ABOUT THIS TASK:
Echo the email package patch note word for word, from "diff --git a/Lib/email/message.py" to "charset = unicode(charset[2], pcharset).encode('us-ascii')".

TEXT EXCERPT:
* * * * * * * * *
Forward port some fixes that were in email 2.5 but for some reason didn't make
it into email 4.0. Specifically, in Message.get_content_charset(), handle RFC
2231 headers that contain an encoding not known to Python, or a character in
the data that isn't in the charset encoding. Also forward port the
appropriate unit tests.
diff --git a/Lib/email/message.py b/Lib/email/message.py
index 50d90b4..79c5c4c 100644
--- a/Lib/email/message.py
+++ b/Lib/email/message.py
@@ -747,7 +747,18 @@
if isinstance(charset, tuple):
# RFC 2231 encoded, so decode it, and it better end up as ascii.
pcharset = charset[0] or 'us-ascii'
- charset = unicode(charset[2], pcharset).encode('us-ascii')
* * * * * * * * *
Source texts of formatted documents

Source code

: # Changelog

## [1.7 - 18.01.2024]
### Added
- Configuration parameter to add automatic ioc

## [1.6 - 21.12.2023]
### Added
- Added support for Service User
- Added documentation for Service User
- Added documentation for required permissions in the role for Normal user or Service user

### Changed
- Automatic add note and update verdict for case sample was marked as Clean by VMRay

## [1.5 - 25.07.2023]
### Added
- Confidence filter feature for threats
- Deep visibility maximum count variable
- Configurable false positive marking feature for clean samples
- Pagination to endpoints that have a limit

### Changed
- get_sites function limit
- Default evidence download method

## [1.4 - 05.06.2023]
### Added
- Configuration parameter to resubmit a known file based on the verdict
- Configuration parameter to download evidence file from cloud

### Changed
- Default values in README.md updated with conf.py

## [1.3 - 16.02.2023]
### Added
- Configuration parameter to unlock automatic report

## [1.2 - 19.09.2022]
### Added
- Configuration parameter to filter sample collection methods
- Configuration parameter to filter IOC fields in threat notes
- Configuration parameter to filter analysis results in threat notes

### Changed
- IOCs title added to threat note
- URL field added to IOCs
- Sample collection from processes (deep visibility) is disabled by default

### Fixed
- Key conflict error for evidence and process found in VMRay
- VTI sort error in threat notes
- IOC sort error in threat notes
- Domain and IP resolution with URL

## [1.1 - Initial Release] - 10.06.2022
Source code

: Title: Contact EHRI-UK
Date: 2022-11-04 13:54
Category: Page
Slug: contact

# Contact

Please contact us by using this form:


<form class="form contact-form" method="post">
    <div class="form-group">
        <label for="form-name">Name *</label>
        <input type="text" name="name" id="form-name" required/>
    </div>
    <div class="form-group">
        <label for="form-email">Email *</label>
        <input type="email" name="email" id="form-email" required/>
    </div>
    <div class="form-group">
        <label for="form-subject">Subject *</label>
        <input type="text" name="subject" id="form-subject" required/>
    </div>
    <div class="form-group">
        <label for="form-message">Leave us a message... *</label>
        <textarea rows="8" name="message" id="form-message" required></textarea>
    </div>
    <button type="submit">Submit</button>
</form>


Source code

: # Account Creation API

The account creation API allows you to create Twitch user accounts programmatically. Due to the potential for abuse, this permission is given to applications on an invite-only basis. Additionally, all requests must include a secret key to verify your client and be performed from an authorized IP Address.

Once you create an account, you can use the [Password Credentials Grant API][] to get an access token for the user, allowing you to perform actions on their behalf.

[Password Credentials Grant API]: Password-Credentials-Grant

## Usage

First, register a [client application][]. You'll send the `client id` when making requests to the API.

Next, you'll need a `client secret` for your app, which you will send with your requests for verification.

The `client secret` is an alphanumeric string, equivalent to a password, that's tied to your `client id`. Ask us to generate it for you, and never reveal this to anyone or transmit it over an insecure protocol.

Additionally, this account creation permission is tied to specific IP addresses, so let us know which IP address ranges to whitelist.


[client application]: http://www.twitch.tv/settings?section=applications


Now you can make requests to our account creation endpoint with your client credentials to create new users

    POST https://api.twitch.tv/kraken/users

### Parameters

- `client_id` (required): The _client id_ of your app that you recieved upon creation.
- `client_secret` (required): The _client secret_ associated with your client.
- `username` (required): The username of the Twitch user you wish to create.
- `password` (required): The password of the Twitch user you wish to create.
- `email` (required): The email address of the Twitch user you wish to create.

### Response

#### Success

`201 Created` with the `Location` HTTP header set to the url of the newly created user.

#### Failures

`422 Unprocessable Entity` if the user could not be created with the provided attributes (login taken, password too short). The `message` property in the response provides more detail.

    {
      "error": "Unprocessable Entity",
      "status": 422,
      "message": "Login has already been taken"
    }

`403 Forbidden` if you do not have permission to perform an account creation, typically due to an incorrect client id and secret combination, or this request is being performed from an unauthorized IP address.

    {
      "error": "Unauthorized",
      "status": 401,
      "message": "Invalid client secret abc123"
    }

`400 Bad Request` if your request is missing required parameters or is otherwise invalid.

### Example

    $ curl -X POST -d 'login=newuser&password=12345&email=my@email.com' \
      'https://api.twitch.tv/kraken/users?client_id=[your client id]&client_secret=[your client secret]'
* * * * * * * * *
RESPONSE BELOW:
diff --git a/Lib/email/message.py b/Lib/email/message.py
index 50d90b4..79c5c4c 100644
--- a/Lib/email/message.py
+++ b/Lib/email/message.py
@@ -747,7 +747,18 @@
if isinstance(charset, tuple):
# RFC 2231 encoded, so decode it, and it better end up as ascii.
pcharset = charset[0] or 'us-ascii'
- charset = unicode(charset[2], pcharset).encode('us-ascii')